OF CHAOS AND DARK NIGHT: Most weekend mornings, I walk around the house replacing burned-out lightbulbs. Upstairs, downstairs. Indoors and out. I get a strange satisfaction from this chore, not least because I know it is endless and ultimately futile: when I too burn out for good, the dark lightbulbs of the world will still be there.
Order is bounded and temporary -- a drama in time. Chaos is pervasive, eternal, and must triumph in the end.
I am presently reading James Gleick's Chaos: Making a New Science. It makes me wish my math were better, so I could penetrate the intricacies described in the book. That won't happen, but I think it's fair to say that rather than making a "new science" as the title claims, the discovery of disorder at the heart of things, and of patterns within disorder, give us a new perspective on modern science.
The underlying assumption of science is that we live in an orderly, lawlike universe. Lots of information may appear confusing, but that's just noise. The job of science is to discover the signal: the principle ruling a particular relationship, for example that between bodies in space. Scientists must believe in causation, determinism, regularity, and order, and they must believe these apply to everything everywhere.
Exceptions are unthinkable. The universe cannot be part-deterministic or part-lawlike, because this would explode the underlying logic of science. "God," said Einstein, "does not play dice with the universe."
This assumption began to go wrong with quantum physics. It turns out that the world of very small things is probabilistic, not deterministic. God does indeed play dice with atomic particles, at least so far as our ability to understand their behavior goes. Since small things make up bigger things -- such as planets and people -- it's hard to grasp how the deterministic principle could hold sway over the latter. Apparently, it does. Apparently, the universe is only part-deterministic.
What the study of chaos has added is the understanding that most of the universe is, in reality, noise -- irregular, unpredictable, turbulent. The genius of science has been to identify islands of order within this swirling tempest, and to expand the regularities underlying this order much farther, and with far greater success, than we have any right to expect.
Science describes real relations in the world. But they are exceptional relations, and by focusing tightly on these scientists willfully (and productively) disregard most of the data available in the universe. Science is a mental tool for rejecting vast amounts of data, until order appears among the remainder.
Even such orderly relations as the gravitational pull of planets and the inertia of a billiard ball may well be temporary -- though on a timescale so ample that short-lived homo sapiens need not worry about an abrogation of the laws of gravity.

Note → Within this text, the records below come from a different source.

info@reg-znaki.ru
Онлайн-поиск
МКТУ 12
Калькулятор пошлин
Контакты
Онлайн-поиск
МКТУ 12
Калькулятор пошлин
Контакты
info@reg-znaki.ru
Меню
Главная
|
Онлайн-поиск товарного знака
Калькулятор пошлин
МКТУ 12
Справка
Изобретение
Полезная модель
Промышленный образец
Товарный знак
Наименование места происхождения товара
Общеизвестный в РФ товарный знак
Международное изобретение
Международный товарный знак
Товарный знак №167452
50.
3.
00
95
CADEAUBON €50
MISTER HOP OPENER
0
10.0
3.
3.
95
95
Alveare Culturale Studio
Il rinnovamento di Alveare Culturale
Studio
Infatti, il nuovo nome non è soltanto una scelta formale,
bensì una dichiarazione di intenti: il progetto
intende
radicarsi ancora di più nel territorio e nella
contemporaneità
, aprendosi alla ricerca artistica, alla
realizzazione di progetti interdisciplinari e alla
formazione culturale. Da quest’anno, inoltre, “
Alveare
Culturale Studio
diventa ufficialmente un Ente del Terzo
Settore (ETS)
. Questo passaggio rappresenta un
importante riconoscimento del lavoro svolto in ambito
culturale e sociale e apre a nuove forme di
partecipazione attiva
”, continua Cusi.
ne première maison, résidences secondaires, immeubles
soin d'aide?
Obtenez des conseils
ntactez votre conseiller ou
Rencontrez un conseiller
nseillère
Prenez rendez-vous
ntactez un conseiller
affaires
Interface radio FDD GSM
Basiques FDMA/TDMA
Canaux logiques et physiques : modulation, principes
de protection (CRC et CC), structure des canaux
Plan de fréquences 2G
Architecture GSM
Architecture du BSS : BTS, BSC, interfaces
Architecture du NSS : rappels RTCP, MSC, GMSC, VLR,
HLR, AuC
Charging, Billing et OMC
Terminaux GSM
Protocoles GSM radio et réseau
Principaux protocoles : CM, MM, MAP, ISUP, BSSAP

So the microcosm is probabilistic, while the macrocosm is largely chaotic. What does it matter to the lives of ordinary persons?
It matters because it settles an old question. The ancient project of finding a moral law in nature -- one that is objective and universal, like gravitation -- is dead. This project demanded order in the world, that we may then mirror it in our behavior. In a realm of universal lawfulness, morality was just one more instance to be worked out mathematically.
But a probabilistic morality presents problems, and a morality of chaos is a contradiction in terms. The rational order so many thinkers found in nature, which seemed so like a Thou Shalt, does not exist. Nature is fundamentally irrational. Any attempt to derive our morality from its behavior would either be fraudulent or ill advised.
Where does that leave morality? Disentangled from rationalist formulas, and returned to the traditions of the community -- where, from a factual, scientific perspective, morality has resided all along. Concepts of good and evil were never to be found in the stars, but evolved in the interlocked histories of family, neighborhood, and country. We are what we choose to become, over the generations.
I suspect, too, that a probabilistic, semi-chaotic world makes determinism seem provincial. The laws of necessity operate in those islands of order so brilliantly conquered by science. In the vast spaces of turbulence and uncertainty, entirely different principles may apply -- or none at all.
Intuitively, we believe billiard ball causation has nothing to do with human behavior, much less with judgments of right and wrong. From a cosmic perspective, we may indeed have the power to choose, over the generations, what we may become.
We will always choose some form of order. We will always struggle to replace the burned out lightbulbs, and repaint the peeling walls. The genius and nobility involved, I think, are far greater when we understand that such order is human-imposed, tenuous, and transient, rather than the eternal and inescapable command of a dictatorial universe.